OpalQuery — found under Queries in the admin sidebar — is an interactive tool for admins to query entities (users, resources, and groups) across your organization. Use it to understand who has access to what, audit access patterns across connections and entity types, and export results.
Use OpalQuery to:
- Find entities with certain attributes (e.g. type, tags)
- Find principals that have access to a scope of entitlements
- Find entitlements that are accessed by a scope of principals
- Save and share queries with other admins
- Export query results for reporting
Requirements
You must be an Opal Admin or Read-only Admin to access OpalQuery.
| Capability | Admin | Read-only Admin |
|---|
| View queries | ✓ | ✓ (public only) |
| Run queries | ✓ | ✓ (public only) |
| Export results | ✓ | ✓ (public only) |
| Create queries | ✓ | |
| Edit queries | ✓ | |
| Make public / private | ✓ | |
Build a query
Queries use two types of filters: entity filters and access filters. You can use entity filters alone, or combine them with access filters to query across relationships.
Entity Filters
Entity Filters narrow down entities by their properties.
| Filter | Description |
|---|
| Entity | A specific entity (user, resource, or group) |
| Entity Type | Users, Resource Types (e.g., AWS IAM Role), or Group Types (e.g., Google Group) |
| Entity Name | Match by name: EQUALS, CONTAINS, STARTS_WITH, ENDS_WITH |
| App | Entities imported from a specific App (e.g., AWS Identity Center) |
| Tag | Key-value tags applied to entities |
| Access Level Remote ID | Filter by access level remote ID |
Access Filters
Access Filters traverse access edges between entities. Each relationship contains its own set of filters to define the related entity.
| Relationship | Question it answers |
|---|
| Has access to | What does this entity have access to? |
| Accessed by | Who has access to this entity? |
Combine multiple filters and relationships using All of / Any of boolean logic to narrow or broaden your results.
Building queries
You can build queries two ways:
Visual builder — add filters and relationships manually using the query builder.
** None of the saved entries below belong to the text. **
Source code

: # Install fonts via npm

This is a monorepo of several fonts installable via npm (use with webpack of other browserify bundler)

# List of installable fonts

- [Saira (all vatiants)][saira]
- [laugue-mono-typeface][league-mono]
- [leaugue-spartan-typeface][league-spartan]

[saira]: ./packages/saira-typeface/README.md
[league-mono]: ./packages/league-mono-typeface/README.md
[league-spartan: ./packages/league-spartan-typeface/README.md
Natural language — describe what you want in plain English and OpalQuery will translate it into filters. Natural language input supports the same filters and relationships available in the visual builder.
Examples:
- “Users with access to AWS IAM roles”
- “Who can access the Finance group?”
- “Show me users that have access to X Github repo with write access and deploy group” (Toxic Combination)
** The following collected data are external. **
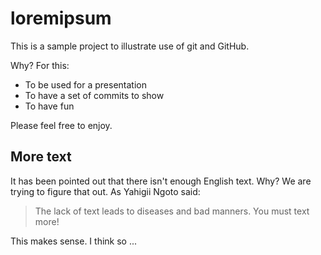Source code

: # loremipsum

This is a sample project to illustrate use of git and GitHub.

Why? For this:

  * To be used for a presentation
  * To have a set of commits to show
  * To have fun

Please feel free to enjoy.

## More text

It has been pointed out that there isn't enough English text. Why? We are trying to
figure that out. As Yahigii Ngoto said:

> The lack of text leads to diseases and bad manners. You must text more!

This makes sense. I think so ...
Natural language queries are powered by AI and can be enabled/disabled in Configuration > Organization Settings > AI Features.
Run a query
Click Run or press Cmd+Enter (macOS) / Ctrl+Enter (Windows/Linux) to execute the query.
Results include entities with both direct and indirect access and will appear in a table with clickable entity names. Scroll down to load more results.
Save and manage queries
Saving a query
Click Save to save your query filters. The query title and description are saved automatically on edit — or let the AI generate a title/description.
AI-generated Titles and Descriptions can be enabled/disabled in Configuration > Organization Settings > AI Features.
Private vs. Public Queries
Queries are private by default, meaning only you can see them. To change
visibility, open the query and select Make Public or Make Private from
the more options menu.
- Private — visible only to you
- Public — visible and runnable by all admins in your organization
Export results
Export downloads the query results as a ZIP file containing results CSV and metadata JSON. Start an export job from the more button or result table header.
Export jobs have a 60-second timeout. Queries returning a large number of
results may not complete within this limit. If an export times out, try
narrowing your query filters before exporting.
Duplicate a query
Use Save as New Query to create a variation of an existing query without modifying the original.
Limitations
Query Studio currently supports node-based searches only — queries return entities (users, resources, groups) that match your filters at the present moment. The following are not yet supported:
- Distinguishing indirect vs. direct access
- Time-based filters (e.g., “users who logged in within the last 30 days”)
- Negative filters (e.g., “users who do NOT have access to X”)
- Filtering by user attributes such as department or manager
Natural language queries are constrained by the same limitations.